AUSGEWÄHLTER TEXT:
Start Politik International „Bohemian Rhapsody“: Keine schwulen Küsse in China

„Bohemian Rhapsody“: Keine schwulen Küsse in China

Für die Freigabe in China mussten einige Szenen aus dem Oscar-gekrönten Film geschnitten werden

Bohemian Rhapsody
Fox Films

„Bohemian Rhapsody“, das Biopic über Queen-Sänger Freddie Mercury, läuft überraschend auch in China an. Überraschend ist der Start vor allem deshalb, weil China die Filme, die dort in den Kinos zu sehen sind, stark kontrolliert. Und so darf Freddy Mercury in der chinesischen Film-Version nicht schwul sein.

Keine Homosexualität und keine Drogen in chinesischen Kinos

So fehlen der chinesischen Version von „Bohemian Rhapsody“ etwa zwei Minuten – sämtliche Szenen, die Homosexualität, Bisexualität oder Drogenkonsum thematisieren. So wurden beispielsweise jene Szenen herausgeschnitten, in denen der von Rami Malek gespielte Freddy Mercury leidenschaftlich andere Männer küsst.

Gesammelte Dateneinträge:

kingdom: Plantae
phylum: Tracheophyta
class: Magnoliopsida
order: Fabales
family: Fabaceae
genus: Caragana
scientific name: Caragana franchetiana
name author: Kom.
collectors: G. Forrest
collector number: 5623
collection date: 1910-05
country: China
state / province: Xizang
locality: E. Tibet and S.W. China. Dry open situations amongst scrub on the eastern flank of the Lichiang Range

INFORMATIONEN NUTZEN:
1. Schreiben Sie aus dem Artikel über „Bohemian Rhapsody“ in China das Stück von „Start Politik International“ bis „nicht schwul sein.“ wortgetreu ab.
2. Wie viele Minuten fehlen laut dem Artikel über „Bohemian Rhapsody“ in China der chinesischen Version des Films?
3. Setzen Sie den Artikel über „Bohemian Rhapsody“ in China im Anschluss an seinen letzten Satz fort.

ANTWORTEN ZUR ÜBUNG:
1.
Start Politik International „Bohemian Rhapsody“: Keine schwulen Küsse in China

„Bohemian Rhapsody“: Keine schwulen Küsse in China

Für die Freigabe in China mussten einige Szenen aus dem Oscar-gekrönten Film geschnitten werden

Bohemian Rhapsody
Fox Films

„Bohemian Rhapsody“, das Biopic über Queen-Sänger Freddie Mercury, läuft überraschend auch in China an. Überraschend ist der Start vor allem deshalb, weil China die Filme, die dort in den Kinos zu sehen sind, stark kontrolliert. Und so darf Freddy Mercury in der chinesischen Film-Version nicht schwul sein.

2. Etwa zwei Minuten.

3.
Malek hat für seine Rolle den Oscar als bester Hauptdarsteller erhalten. Auch seine Dankesrede wurde im chinesischen Fernsehen „entschwult“:  Während Malek sagte, sie hätten „einen Film über einen schwulen Mann gemacht, einen Einwanderer, der sein ganzes Leben lang er selbst war, ohne sich dafür zu entschuldigen“, wurde beim Streaming-Dienst Mango TV aus „schwul“ eine „besondere Gruppe“.

Viele Filme mit queeren Inhalten durften in China nicht gezeigt werden

Normalerweise haben es LGBT-Inhalte in Chinas Kinos schwer: „Brokeback Mountain“, wurde von den Behörden nicht freigegeben. Auch „Call Me By Your Name“ durfte auf dem Filmfestival in Peking nicht gezeigt werden und bekam nur eine Freigabe für kleine Arthouse-Kinos.

Grundlage für diese Zensur sind Richtlinien des chinesischen Staates, die es verbieten, „abnormale sexuelle Beziehungen und Verhaltensweisen wie Inzest, gleichgeschlechtliche Beziehungen, sexuelle Perversionen, sexuelle Übergriffe, sexuellen Missbrauch, sexuelle Gewalt und ähnliches“ zu zeigen.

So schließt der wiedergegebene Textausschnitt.